## Action item A
From the PySpark barcode thread, echo the text word for word, beginning at the words "I want it to repeat if" and stopping after "a while now.".
## Action item B
List every column name of the dataframe shown in the PySpark barcode thread.
## Action item C
In the PySpark barcode thread, which function does the second reply use to parse the stringified array into ArrayType?

## Document extract
Flatten a string array field in a dataframe-CodePudding

I have a dataframe that looks like this:

I want to flatten the barcode field of type StringType, instead of looking like this where there is more than one barcode for the same item, I want it to repeat, for example:

 ------------------------------------------------------------ 
|suborder| updated_on | suborder_item_id| barcode            | 
 -------- ------------ ----------------- --------------------                          
|1       | 123        | 3333            |["123","456","789"] |
 -------- ------------ ----------------- --------------------

I want it to repeat if there's more than one barcode in the same dataframe:

 -------- ---------- ---------------- ------- 
|suborder|updated_on|suborder_item_id|barcode|
 -------- ---------- ---------------- ------- 
|       1|       123|            3333|    123|
|       1|       123|            3333|    456|
|       1|       123|            3333|    789|
 -------- ---------- ---------------- -------

Your help would be greatly appreciated, I've been struggling with this for a while now.

CodePudding user response：

You are looking for just the explode function.

import pyspark.sql.functions as F

……

df = df.select('suborder', 'updated_on', 'suborder_item_id', F.explode('barcode').alias('barcode'))

CodePudding user response：

Use from_json function to parse the stringified array into ArrayType then explode it:

import pyspark.sql.functions as F

df = spark.createDataFrame([
    (1, 123, 3333, '["123","456","789"]')
], ["suborder", "updated_on", "suborder_item_id", "barcode"])

df1 = df.withColumn(
    "barcode",
    F.explode(F.from_json("barcode", "array<string>"))
)

df1.show()
# -------- ---------- ---------------- ------- 
#|suborder|updated_on|suborder_item_id|barcode|
# -------- ---------- ---------------- ------- 
#|       1|       123|            3333|    123|
#|       1|       123|            3333|    456|
#|       1|       123|            3333|    789|
# -------- ---------- ---------------- -------

Collected data

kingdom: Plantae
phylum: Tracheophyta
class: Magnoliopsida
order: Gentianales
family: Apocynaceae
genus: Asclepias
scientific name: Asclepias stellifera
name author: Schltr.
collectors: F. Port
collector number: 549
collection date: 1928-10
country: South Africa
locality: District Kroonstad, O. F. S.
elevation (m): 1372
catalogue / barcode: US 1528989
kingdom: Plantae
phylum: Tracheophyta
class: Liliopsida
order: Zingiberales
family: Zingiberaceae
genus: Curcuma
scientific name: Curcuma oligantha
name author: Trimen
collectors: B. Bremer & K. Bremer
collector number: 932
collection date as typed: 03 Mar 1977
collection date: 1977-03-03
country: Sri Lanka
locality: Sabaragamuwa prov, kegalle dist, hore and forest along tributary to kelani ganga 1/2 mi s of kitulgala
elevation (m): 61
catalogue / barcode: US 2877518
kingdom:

## Answer section A
I want it to repeat if there's more than one barcode in the same dataframe:

 -------- ---------- ---------------- ------- 
|suborder|updated_on|suborder_item_id|barcode|
 -------- ---------- ---------------- ------- 
|       1|       123|            3333|    123|
|       1|       123|            3333|    456|
|       1|       123|            3333|    789|
 -------- ---------- ---------------- -------

Your help would be greatly appreciated, I've been struggling with this for a while now.

## Answer section B
suborder, updated_on, suborder_item_id, barcode

## Answer section C
The from_json function.